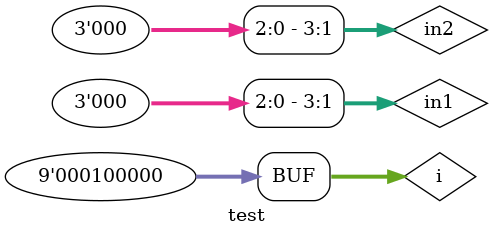
<source format=v>
`timescale 1ns / 1ps


module test;

	// Inputs
	reg [3:0] in1;
	reg [3:0] in2;
	reg [8:0] i;

	// Outputs
	wire less;
	wire equal;
	wire bigger;

	// Instantiate the Unit Under Test (UUT)
	compare uut (
		.in1(in1), 
		.in2(in2), 
		.less(less), 
		.equal(equal), 
		.bigger(bigger)
	);

	initial begin
		// Initialize Inputs
		in1 = 0;
		in2 = 0;

		// Wait 100 ns for global reset to finish
		#100;
		
		in1 = 4'b0000;
		in2 = 4'b0000;
		
		#10;
		
		in1 = 4'b0101;
		in2 = 4'b1010;
		
		#10;
		
		in1 = 4'b1111;
		in2 = 4'b0001;
		
		for (i = 0; i<32; i=i+1)begin
		#10;
		in1 = $random;
		in2 = $random;
		
		end
        
		// Add stimulus here

	end
      
endmodule


</source>
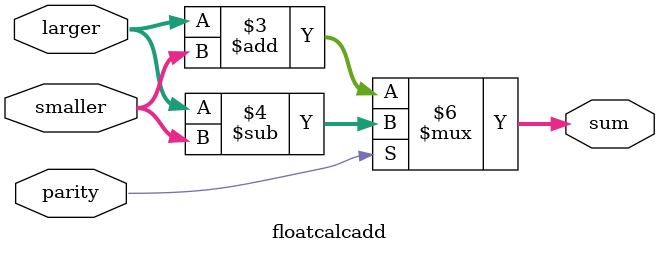
<source format=v>
`timescale 1ns / 1ps

module floatcalcadd(
input [23:0] larger, smaller,
input parity, //sign bits xor'd
output reg [24:0] sum //to handle in case of overflow
);

always @ (*)
    begin
        if (parity == 0)
            begin
            sum = larger + smaller;
            end
        else
            begin
            sum = larger - smaller;
            end    
    end
endmodule

</source>
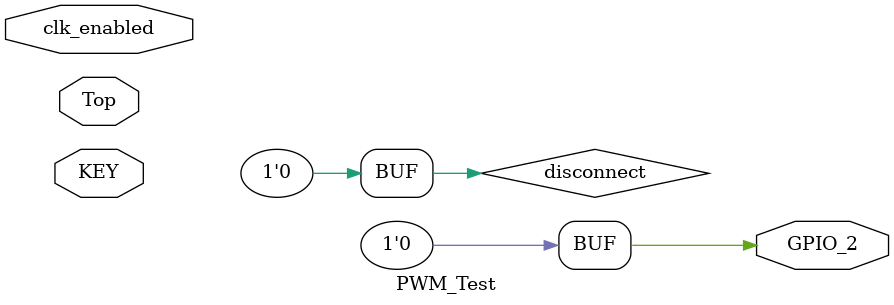
<source format=sv>
module PWM_Test(
	output reg			GPIO_2 = 0,
	input reg [15:0]	Top,		
	input					clk_enabled,
	input reg		 	KEY
);

//=======================================================
//  REG/WIRE declarations
//=======================================================
reg [15:0]	PWM_Counter = 0;
reg [15:0]	Compare;
reg			PWM_Output = 0;
reg			disconnect = 0;
reg			clk_enable;

typedef enum logic [1:0] {s0, s1, s2, s3} statetype;
statetype state = s1;

//=======================================================
//  Pre-Assignments
//=======================================================
assign				Compare = Top/2; 

//=======================================================
//  Output MUX
//=======================================================
assign clk = (KEY) ? clk_enable : disconnect;

//=======================================================
//  Combinational Logic
//=======================================================
always_comb
begin
	if(PWM_Counter == Top)
		state <= s0;
		
	else if(PWM_Counter == Compare)
		state <= s2;
		
	else
		state <= s1;
end

//=======================================================
//  Counter and Value Calculations
//=======================================================
always_ff @(posedge clk)
begin
	case(state)
		s0:
		begin
			PWM_Counter <= 0;
			PWM_Output <= 0;
		end
		s1:
		begin
			PWM_Counter = PWM_Counter + 1;
		end
		s2:
		begin
			PWM_Counter = PWM_Counter + 1;
			PWM_Output <= 1;
		end	
	endcase
end

endmodule


</source>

▶ **DESCRIPTION OF THE TASK**:
Each line with the word "larger" in the records above belongs in the result; copy all of them.

▶ **EXPECTED ANSWER**:
input [23:0] larger, smaller,
            sum = larger + smaller;
            sum = larger - smaller;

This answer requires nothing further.